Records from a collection

-*-*-

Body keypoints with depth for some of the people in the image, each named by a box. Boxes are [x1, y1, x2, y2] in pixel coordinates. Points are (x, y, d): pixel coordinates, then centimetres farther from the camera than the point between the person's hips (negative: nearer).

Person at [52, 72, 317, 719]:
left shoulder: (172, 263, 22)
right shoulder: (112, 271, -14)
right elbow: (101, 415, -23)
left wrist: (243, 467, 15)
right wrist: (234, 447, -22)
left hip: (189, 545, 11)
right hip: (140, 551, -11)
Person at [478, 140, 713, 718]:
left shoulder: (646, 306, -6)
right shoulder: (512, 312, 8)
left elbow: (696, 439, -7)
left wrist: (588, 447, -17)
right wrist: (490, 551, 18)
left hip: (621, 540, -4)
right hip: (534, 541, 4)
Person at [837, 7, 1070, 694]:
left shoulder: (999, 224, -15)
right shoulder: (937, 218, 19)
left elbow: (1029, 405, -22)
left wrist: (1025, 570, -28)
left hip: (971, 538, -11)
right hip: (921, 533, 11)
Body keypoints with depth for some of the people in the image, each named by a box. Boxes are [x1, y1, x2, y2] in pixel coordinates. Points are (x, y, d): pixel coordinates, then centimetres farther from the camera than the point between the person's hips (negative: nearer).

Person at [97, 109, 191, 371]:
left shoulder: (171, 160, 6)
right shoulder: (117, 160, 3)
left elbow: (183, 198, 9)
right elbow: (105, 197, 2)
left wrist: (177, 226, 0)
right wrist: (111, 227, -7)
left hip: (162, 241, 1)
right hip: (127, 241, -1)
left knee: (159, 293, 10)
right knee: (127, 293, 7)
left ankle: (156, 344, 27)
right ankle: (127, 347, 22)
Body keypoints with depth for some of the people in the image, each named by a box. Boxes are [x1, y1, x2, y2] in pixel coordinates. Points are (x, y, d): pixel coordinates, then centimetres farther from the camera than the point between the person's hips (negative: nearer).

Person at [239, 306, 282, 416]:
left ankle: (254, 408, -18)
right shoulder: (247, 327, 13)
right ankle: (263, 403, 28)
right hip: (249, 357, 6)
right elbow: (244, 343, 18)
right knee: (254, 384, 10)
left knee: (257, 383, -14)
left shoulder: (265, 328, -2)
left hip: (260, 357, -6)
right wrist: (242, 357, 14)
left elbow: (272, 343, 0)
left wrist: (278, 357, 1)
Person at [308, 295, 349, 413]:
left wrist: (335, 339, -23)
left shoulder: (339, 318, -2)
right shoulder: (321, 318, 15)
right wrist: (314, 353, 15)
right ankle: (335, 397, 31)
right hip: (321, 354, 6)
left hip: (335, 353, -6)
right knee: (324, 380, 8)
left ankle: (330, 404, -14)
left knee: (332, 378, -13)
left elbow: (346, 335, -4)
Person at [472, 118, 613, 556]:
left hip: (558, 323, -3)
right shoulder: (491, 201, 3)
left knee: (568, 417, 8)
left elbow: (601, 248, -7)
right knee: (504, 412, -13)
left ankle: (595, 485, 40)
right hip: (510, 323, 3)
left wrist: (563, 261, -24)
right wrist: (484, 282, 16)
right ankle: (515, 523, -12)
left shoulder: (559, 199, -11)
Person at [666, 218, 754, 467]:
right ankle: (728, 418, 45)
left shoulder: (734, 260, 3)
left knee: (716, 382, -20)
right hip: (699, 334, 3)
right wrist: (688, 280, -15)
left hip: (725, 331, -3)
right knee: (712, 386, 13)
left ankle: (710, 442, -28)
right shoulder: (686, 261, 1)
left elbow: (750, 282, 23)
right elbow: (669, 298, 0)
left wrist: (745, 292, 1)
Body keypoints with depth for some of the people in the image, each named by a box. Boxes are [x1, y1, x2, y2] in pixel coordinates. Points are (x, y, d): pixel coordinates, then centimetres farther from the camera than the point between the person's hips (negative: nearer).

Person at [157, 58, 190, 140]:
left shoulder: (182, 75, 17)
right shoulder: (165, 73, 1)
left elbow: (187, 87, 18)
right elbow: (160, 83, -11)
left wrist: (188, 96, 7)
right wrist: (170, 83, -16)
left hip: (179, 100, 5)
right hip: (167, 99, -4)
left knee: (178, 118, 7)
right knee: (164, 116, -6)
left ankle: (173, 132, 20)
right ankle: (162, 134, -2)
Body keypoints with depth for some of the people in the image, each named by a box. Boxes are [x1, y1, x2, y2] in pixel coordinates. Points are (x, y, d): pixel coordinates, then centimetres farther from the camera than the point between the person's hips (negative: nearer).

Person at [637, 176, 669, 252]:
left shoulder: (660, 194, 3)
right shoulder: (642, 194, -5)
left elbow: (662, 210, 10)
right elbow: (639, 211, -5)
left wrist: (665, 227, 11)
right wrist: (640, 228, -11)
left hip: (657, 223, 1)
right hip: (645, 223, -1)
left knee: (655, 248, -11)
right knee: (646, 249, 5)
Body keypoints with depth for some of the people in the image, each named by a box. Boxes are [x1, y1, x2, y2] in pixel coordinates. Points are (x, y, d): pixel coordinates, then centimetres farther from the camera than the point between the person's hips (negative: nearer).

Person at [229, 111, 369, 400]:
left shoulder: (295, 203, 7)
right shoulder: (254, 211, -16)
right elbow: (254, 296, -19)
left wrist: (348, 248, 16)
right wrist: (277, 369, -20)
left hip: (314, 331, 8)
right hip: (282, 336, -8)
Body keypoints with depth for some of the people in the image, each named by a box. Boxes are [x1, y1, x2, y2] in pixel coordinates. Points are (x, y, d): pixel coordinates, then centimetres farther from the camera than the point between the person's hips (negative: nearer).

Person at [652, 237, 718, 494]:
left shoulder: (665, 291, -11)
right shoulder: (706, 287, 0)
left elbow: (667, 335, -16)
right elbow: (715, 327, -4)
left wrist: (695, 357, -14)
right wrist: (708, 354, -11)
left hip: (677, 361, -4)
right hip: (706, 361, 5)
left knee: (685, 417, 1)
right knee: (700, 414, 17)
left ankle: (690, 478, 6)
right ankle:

-*-*-

• What the exercise asks
Retype all of the items above line for line, changing nothing.

• Solved exercise
Body keypoints with depth for some of the people in the image, each named by a box. Boxes are [x1, y1, x2, y2] in pixel coordinates. Points are (x, y, d): pixel coordinates, then centimetres farther from the camera than the point between the person's hips (negative: nearer).

Person at [52, 72, 317, 719]:
left shoulder: (172, 263, 22)
right shoulder: (112, 271, -14)
right elbow: (101, 415, -23)
left wrist: (243, 467, 15)
right wrist: (234, 447, -22)
left hip: (189, 545, 11)
right hip: (140, 551, -11)
Person at [478, 140, 713, 718]:
left shoulder: (646, 306, -6)
right shoulder: (512, 312, 8)
left elbow: (696, 439, -7)
left wrist: (588, 447, -17)
right wrist: (490, 551, 18)
left hip: (621, 540, -4)
right hip: (534, 541, 4)
Person at [837, 7, 1070, 694]:
left shoulder: (999, 224, -15)
right shoulder: (937, 218, 19)
left elbow: (1029, 405, -22)
left wrist: (1025, 570, -28)
left hip: (971, 538, -11)
right hip: (921, 533, 11)
Body keypoints with depth for some of the people in the image, each named by a box. Boxes are [x1, y1, x2, y2] in pixel coordinates. Points are (x, y, d): pixel coordinates, then centimetres farther from the camera than the point between the person's hips (negative: nearer).

Person at [97, 109, 191, 371]:
left shoulder: (171, 160, 6)
right shoulder: (117, 160, 3)
left elbow: (183, 198, 9)
right elbow: (105, 197, 2)
left wrist: (177, 226, 0)
right wrist: (111, 227, -7)
left hip: (162, 241, 1)
right hip: (127, 241, -1)
left knee: (159, 293, 10)
right knee: (127, 293, 7)
left ankle: (156, 344, 27)
right ankle: (127, 347, 22)
Body keypoints with depth for some of the people in the image, each named by a box. Boxes are [x1, y1, x2, y2] in pixel coordinates. Points are (x, y, d): pixel coordinates, then centimetres farther from the camera than the point between the person's hips (negative: nearer).

Person at [239, 306, 282, 416]:
left ankle: (254, 408, -18)
right shoulder: (247, 327, 13)
right ankle: (263, 403, 28)
right hip: (249, 357, 6)
right elbow: (244, 343, 18)
right knee: (254, 384, 10)
left knee: (257, 383, -14)
left shoulder: (265, 328, -2)
left hip: (260, 357, -6)
right wrist: (242, 357, 14)
left elbow: (272, 343, 0)
left wrist: (278, 357, 1)
Person at [308, 295, 349, 413]:
left wrist: (335, 339, -23)
left shoulder: (339, 318, -2)
right shoulder: (321, 318, 15)
right wrist: (314, 353, 15)
right ankle: (335, 397, 31)
right hip: (321, 354, 6)
left hip: (335, 353, -6)
right knee: (324, 380, 8)
left ankle: (330, 404, -14)
left knee: (332, 378, -13)
left elbow: (346, 335, -4)
Person at [472, 118, 613, 556]:
left hip: (558, 323, -3)
right shoulder: (491, 201, 3)
left knee: (568, 417, 8)
left elbow: (601, 248, -7)
right knee: (504, 412, -13)
left ankle: (595, 485, 40)
right hip: (510, 323, 3)
left wrist: (563, 261, -24)
right wrist: (484, 282, 16)
right ankle: (515, 523, -12)
left shoulder: (559, 199, -11)
Person at [666, 218, 754, 467]:
right ankle: (728, 418, 45)
left shoulder: (734, 260, 3)
left knee: (716, 382, -20)
right hip: (699, 334, 3)
right wrist: (688, 280, -15)
left hip: (725, 331, -3)
right knee: (712, 386, 13)
left ankle: (710, 442, -28)
right shoulder: (686, 261, 1)
left elbow: (750, 282, 23)
right elbow: (669, 298, 0)
left wrist: (745, 292, 1)
Body keypoints with depth for some of the people in the image, each named by a box. Boxes are [x1, y1, x2, y2] in pixel coordinates. Points are (x, y, d): pixel coordinates, then centimetres farther from the camera than the point between the person's hips (negative: nearer).

Person at [157, 58, 190, 140]:
left shoulder: (182, 75, 17)
right shoulder: (165, 73, 1)
left elbow: (187, 87, 18)
right elbow: (160, 83, -11)
left wrist: (188, 96, 7)
right wrist: (170, 83, -16)
left hip: (179, 100, 5)
right hip: (167, 99, -4)
left knee: (178, 118, 7)
right knee: (164, 116, -6)
left ankle: (173, 132, 20)
right ankle: (162, 134, -2)
Body keypoints with depth for some of the people in the image, each named by a box. Boxes are [x1, y1, x2, y2] in pixel coordinates. Points are (x, y, d): pixel coordinates, then centimetres farther from the camera than the point between the person's hips (negative: nearer).

Person at [637, 176, 669, 252]:
left shoulder: (660, 194, 3)
right shoulder: (642, 194, -5)
left elbow: (662, 210, 10)
right elbow: (639, 211, -5)
left wrist: (665, 227, 11)
right wrist: (640, 228, -11)
left hip: (657, 223, 1)
right hip: (645, 223, -1)
left knee: (655, 248, -11)
right knee: (646, 249, 5)
Body keypoints with depth for some of the people in the image, each named by a box. Boxes are [x1, y1, x2, y2] in pixel coordinates. Points are (x, y, d): pixel coordinates, then centimetres farther from the camera than the point between the person's hips (negative: nearer).

Person at [229, 111, 369, 400]:
left shoulder: (295, 203, 7)
right shoulder: (254, 211, -16)
right elbow: (254, 296, -19)
left wrist: (348, 248, 16)
right wrist: (277, 369, -20)
left hip: (314, 331, 8)
right hip: (282, 336, -8)
Body keypoints with depth for some of the people in the image, each named by a box. Boxes are [x1, y1, x2, y2] in pixel coordinates. Points are (x, y, d): pixel coordinates, then centimetres farther from the camera than the point between the person's hips (negative: nearer).

Person at [652, 237, 718, 494]:
left shoulder: (665, 291, -11)
right shoulder: (706, 287, 0)
left elbow: (667, 335, -16)
right elbow: (715, 327, -4)
left wrist: (695, 357, -14)
right wrist: (708, 354, -11)
left hip: (677, 361, -4)
right hip: (706, 361, 5)
left knee: (685, 417, 1)
right knee: (700, 414, 17)
left ankle: (690, 478, 6)
right ankle:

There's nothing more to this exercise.